Transport through normal-metal–graphene contacts

Conductance of zigzag interfaces between a graphene sheet and a normal metal is investigated in the tight-binding approximation. Boundary conditions, valid for a variety of scattering problems, are constructed and applied to the normal-metal–graphene–normal-metal junctions. At the Dirac point, the conductance is determined solely by the evanescent modes and is inversely proportional to the length of the junction. It is also independent of the interface resistance. Away from the Dirac point, the propagating modes’ contribution dominates. We also observe that even in the junctions with high interface resistance, for certain modes, ideal transmission is possible via Fabry-Pérot-like resonances.

Figure 1

(a) Typical experimental contact configuration: metallic leads overlaying graphene. The contact occurs over many microlinks, which leads to equilibration of the chemical potentials in the metal and in graphene. In the case of tight coupling under the contact, the band structures of graphene and the metal are expected to “fuse.” (b) Theoretical model of a contact—tunneling between the metal leads and graphene zigzag edges. It can be thought of as a limiting case of strong coupling (a) with the tunable hybridization between contact and the edge.

Figure 2

(a) A zigzag interface between square and graphene lattices.

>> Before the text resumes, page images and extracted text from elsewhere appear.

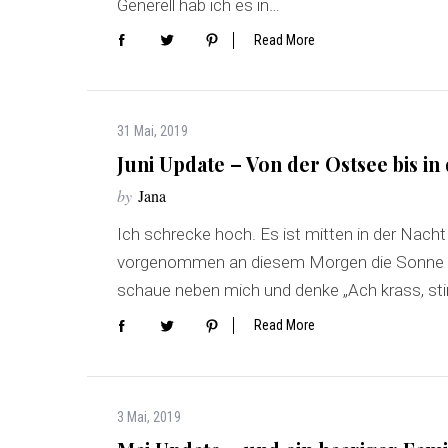
Generell hab ich es in…
Read More
31 Mai, 2019
Juni Update – Von der Ostsee bis i
by
Jana
Ich schrecke hoch. Es ist mitten in der Nacht
vorgenommen an diesem Morgen die Sonne üb
schaue neben mich und denke „Ach krass, sti
Read More
3 Mai, 2019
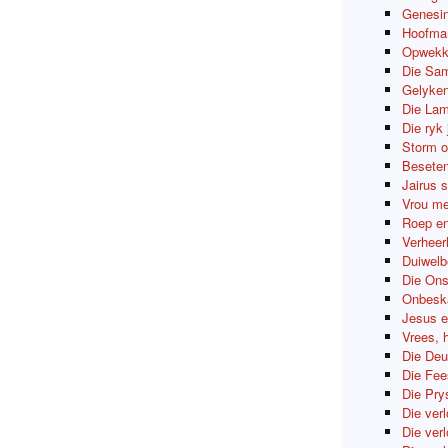
Genesin
Hoofman
Opwekki
Die Sam
Gelyken
Die Lam
Die ryk
Storm o
Beseten
Jairus 
Vrou me
Roep en
Verheerl
Duiwelb
Die Ons
Onbeska
Jesus e
Vrees, 
Die Deu
Die Fee
Die Pry
Die ver
Die ver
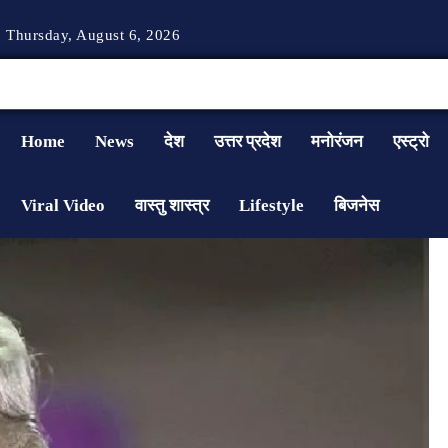
Thursday, August 6, 2026
Home
News
देश
उत्तर प्रदेश
मनोरंजन
एस्ट्रो
Viral Video
वास्तु शास्त्र
Lifestyle
बिजनेस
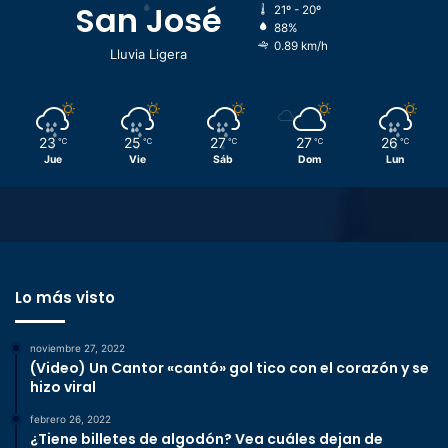
San José
21º - 20º
88%
0.89 km/h
Lluvia Ligera
23
25
27
27
26
℃
℃
℃
℃
℃
Jue
Vie
Sáb
Dom
Lun
Lo más visto
noviembre 27, 2022
(Video) Un Cantor «cantó» gol tico con el corazón y se
hizo viral
febrero 26, 2022
¿Tiene billetes de algodón? Vea cuáles dejan de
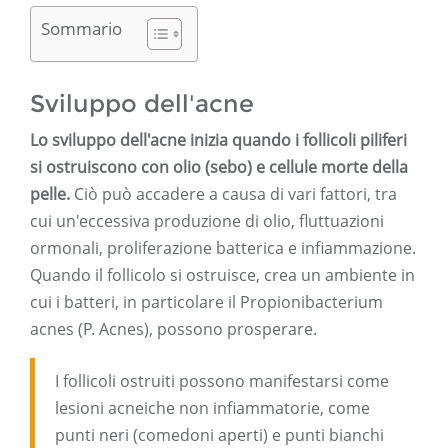
Sommario
Sviluppo dell'acne
Lo sviluppo dell'acne inizia quando i follicoli piliferi
si ostruiscono con olio (sebo) e cellule morte della
pelle.
Ciò può accadere a causa di vari fattori, tra
cui un'eccessiva produzione di olio, fluttuazioni
ormonali, proliferazione batterica e infiammazione.
Quando il follicolo si ostruisce, crea un ambiente in
cui i batteri, in particolare il Propionibacterium
acnes (P. Acnes), possono prosperare.
I follicoli ostruiti possono manifestarsi come
lesioni acneiche non infiammatorie, come
punti neri (comedoni aperti) e punti bianchi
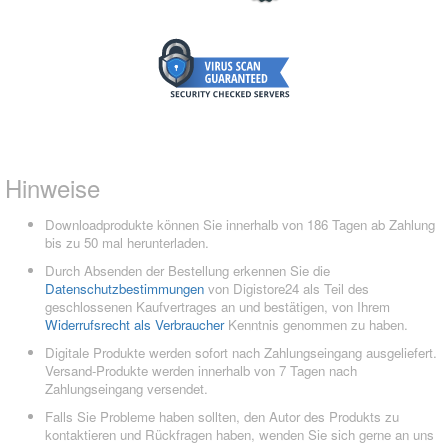
Hinweise
Downloadprodukte können Sie innerhalb von 186 Tagen ab Zahlung
bis zu 50 mal herunterladen.
Durch Absenden der Bestellung erkennen Sie die
Datenschutzbestimmungen
von Digistore24 als Teil des
geschlossenen Kaufvertrages an und bestätigen, von Ihrem
Widerrufsrecht als Verbraucher
Kenntnis genommen zu haben.
Digitale Produkte werden sofort nach Zahlungseingang ausgeliefert.
Versand-Produkte werden innerhalb von 7 Tagen nach
Zahlungseingang versendet.
Falls Sie Probleme haben sollten, den Autor des Produkts zu
kontaktieren und Rückfragen haben, wenden Sie sich gerne an uns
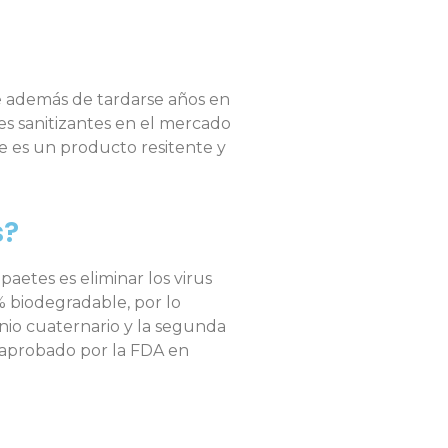
e además de tardarse años en
es sanitizantes en el mercado
e es un producto resitente y
s?
paetes es eliminar los virus
0% biodegradable, por lo
nio cuaternario y la segunda
y aprobado por la FDA en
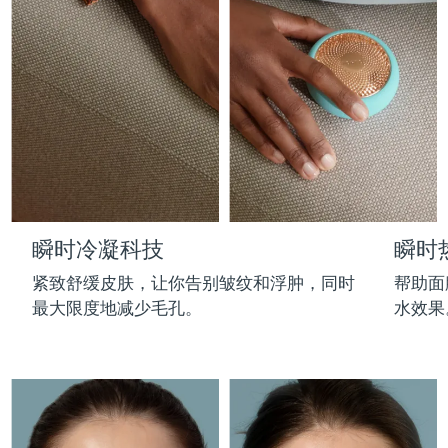
Professional IPL hair removal device
Microcurrent body toning
All hair treatments
All FAQ™ skincare
德国
预计送达日期
8/8/26
FAQ™产品
FAQ™产品
痘肌护理
眼部护理
直布罗陀
PEACH™ 2
LUNA™ 4 body
预计送达日期
8/12/26
FAQ™ products
All anti-aging treatments
All LED treatments
ESPADA™ 2 plus
BEAR™ 2 eyes & lips
IPL hair removal
Massaging body brush
All toning treatments
希腊
预计送达日期
8/8/26
Recurring acne LED therapy
Microcurrent line smoothing device
中国香港特别行政区
预计送达日期
8/9/26
PEACH™ 2 go
SUPERCHARGED™ serum
护发
毛孔护理
ESPADA™ 2
IRIS™ 2
Travel-friendly IPL hair removal
Firming body serum
匈牙利
LUNA™ 4 hair
预计送达日期
8/8/26
KIWI™ derma
Acne treatment device
Rejuvenating eye massager
NEW
瞬时冷凝科技
瞬时
2-in-1 LED scalp massager
Diamond microdermabrasion .
冰岛
预计送达日期
8/9/26
PEACH™ Cooling Prep Gel
紧致舒缓皮肤，让你告别皱纹和浮肿，同时
帮助面
ESPADA™ Blemish Solution
眼部护肤
牙齿美白
Cooling IPL hair removal gel
最大限度地减少毛孔。
水效果
印度尼西亚
预计送达日期
8/6/26
FLIP™ play advanced
KIWI™
Concentrated acne gel
Advanced eye care treatment
issa™ Teeth Whitening Set
LED light hairbrush
Blackhead remover
爱尔兰
预计送达日期
8/8/26
更多的
Dual LED + sonic device & 18% PAP gel
ESPADA™ 设备
眼部护理设备
马恩岛
预计送达日期
8/10/26
LUNA™ Dual-Peptide Scalp
KIWI™ 皮肤护理
All acne treatment devices
All revitalizing eye massagers
Serum
issa™ Teeth Whitening Gel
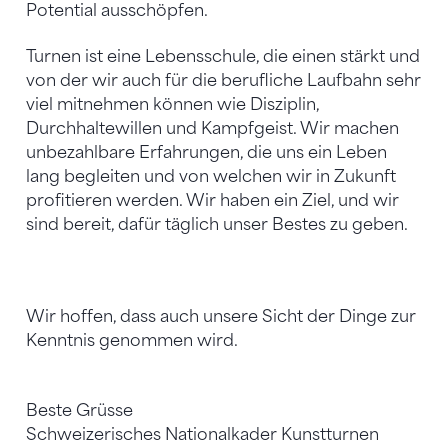
Potential ausschöpfen.
Turnen ist eine Lebensschule, die einen stärkt und
von der wir auch für die berufliche Laufbahn sehr
viel mitnehmen können wie Disziplin,
Durchhaltewillen und Kampfgeist. Wir machen
unbezahlbare Erfahrungen, die uns ein Leben
lang begleiten und von welchen wir in Zukunft
profitieren werden. Wir haben ein Ziel, und wir
sind bereit, dafür täglich unser Bestes zu geben.
Wir hoffen, dass auch unsere Sicht der Dinge zur
Kenntnis genommen wird.
Beste Grüsse
Schweizerisches Nationalkader Kunstturnen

Sites belonging to the two sublattices in graphene are indicated by $a$ and $b$. On the top, boundary conditions are sketched: We introduced two columns of fictitious amplitudes, $c_1$ in graphene and $d_{-1}^b$ in the square lattice, used them for wave-function matching at the interface. [(b) and (c)] A NGN contact of width $L=a_g(3N+1)∕2$ with (b) an odd-integer or (c) an even-integer value of $N$.